I managed to talk with everyone except Jesse before the show and the one constant theme was exhaustion. Jerry prefaced just about everything with some sort of comment about how wiped out they all were. These guys are doing it all themselves. They're loading the gear, doing the soundcheck, Tony's changing hotel reservations and making sure they make their connections on time. And they had traveled from Philadelphia to Vancouver in three weeks playing each night in a different city.

But the fun they are having playing was evident from the moment they walked on stage, through the light-hearted way they engaged the audience during the show, to the hour plus they spent after the show greeting satisfied concert-goers and signing everything that was placed in front of them.

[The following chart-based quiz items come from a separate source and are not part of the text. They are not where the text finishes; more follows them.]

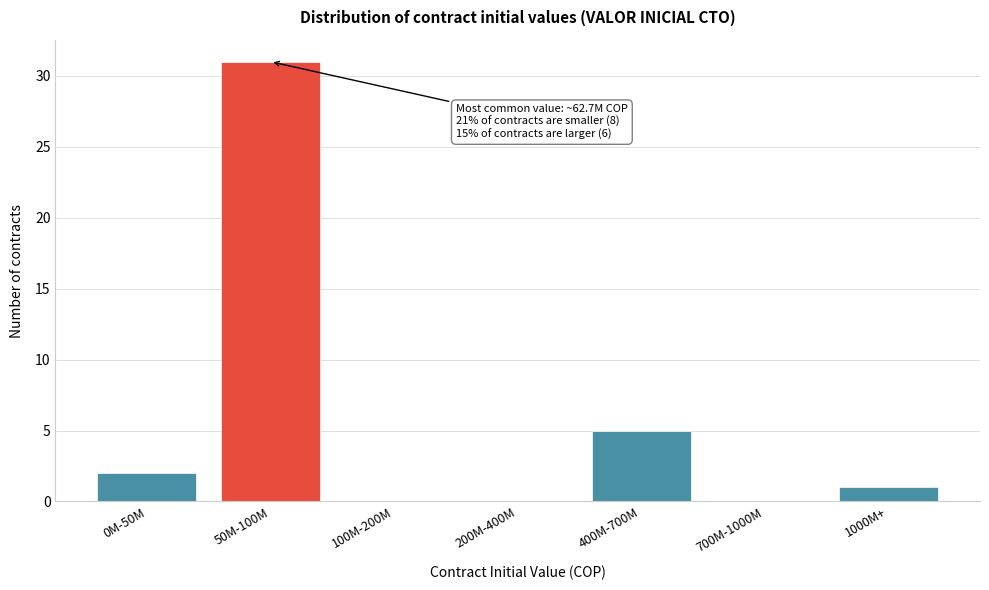

Reading right to left, transcribe all the data shown in this chart.

1000M+=1	700M-1000M=0	400M-700M=5	200M-400M=0	100M-200M=0	50M-100M=31	0M-50M=2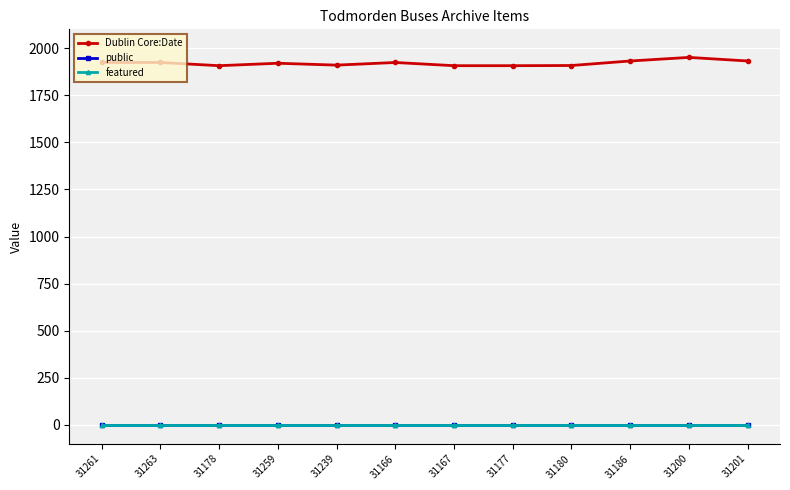

Which series has the largest range (max minus min)?

Dublin Core:Date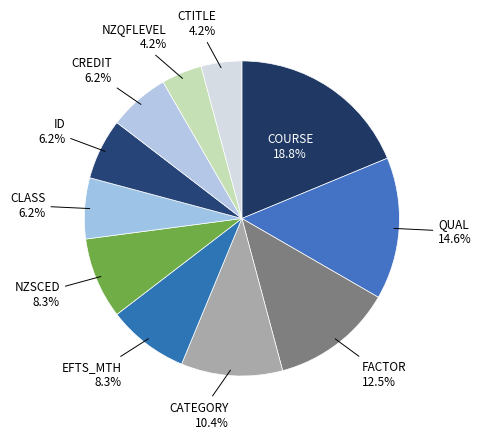

Count the number of slices in the pie.

11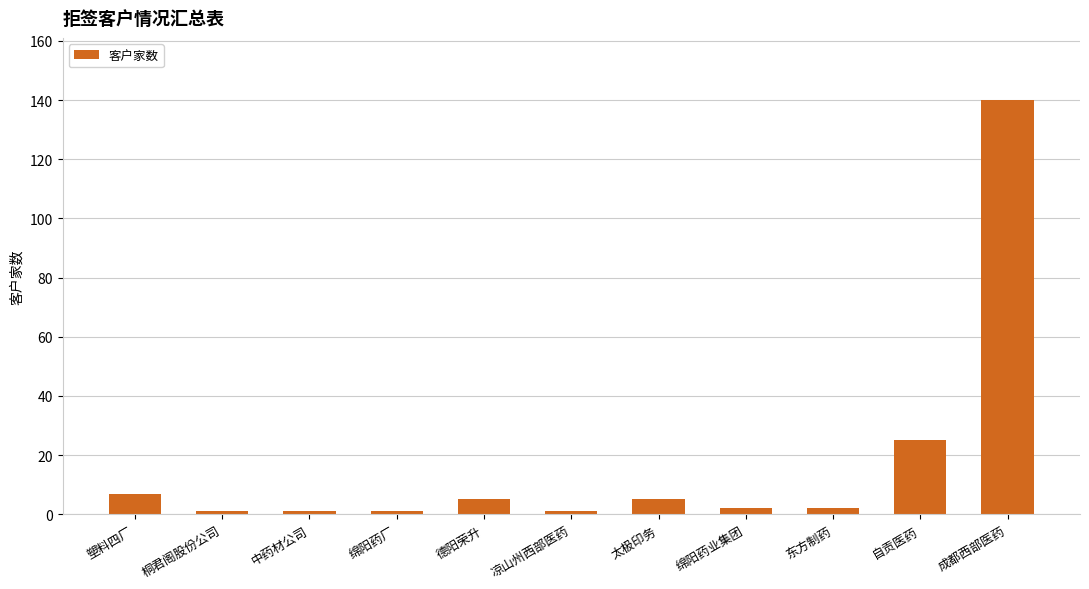

What is the minimum value shown in the chart?

1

Tony has taken his Stick playing to a new level. He explored the melody side of the instrument much more than he has in the past. Larry Fast covered a lot of the bass parts, freeing Tony up to explore more melodic territory on both Stick and bass. Physically, Tony was all over The Stick. He played to the top and bottom of both bass and melody side seemingly without regard for the traditional hand roles. Two-handed bass lines, both hands on the melody side, chords in both hands, melody on the bass side, bass on the melody, it didn't seem to matter.

Once again, Tony's not slowing down. In addition to the Vonda Shepard tour with Jerry Marotta and planned gigs with the Tony Levin Band this summer, Peter Gabriel has confirmed that he will be touring this November and December and Tony has signed on. The 'to do' desk will stay full.

Before the show, I asked Tony if the band had been able to pull off the tunes live as well as he had hoped they would during rehearsals. He smiled and said, "Listen tonight and then you tell me." There was no need to tell him that they nailed it. From the smile on his face, the gleam in his eye and the response from the 400 plus people that packed the small club there was no question that they did.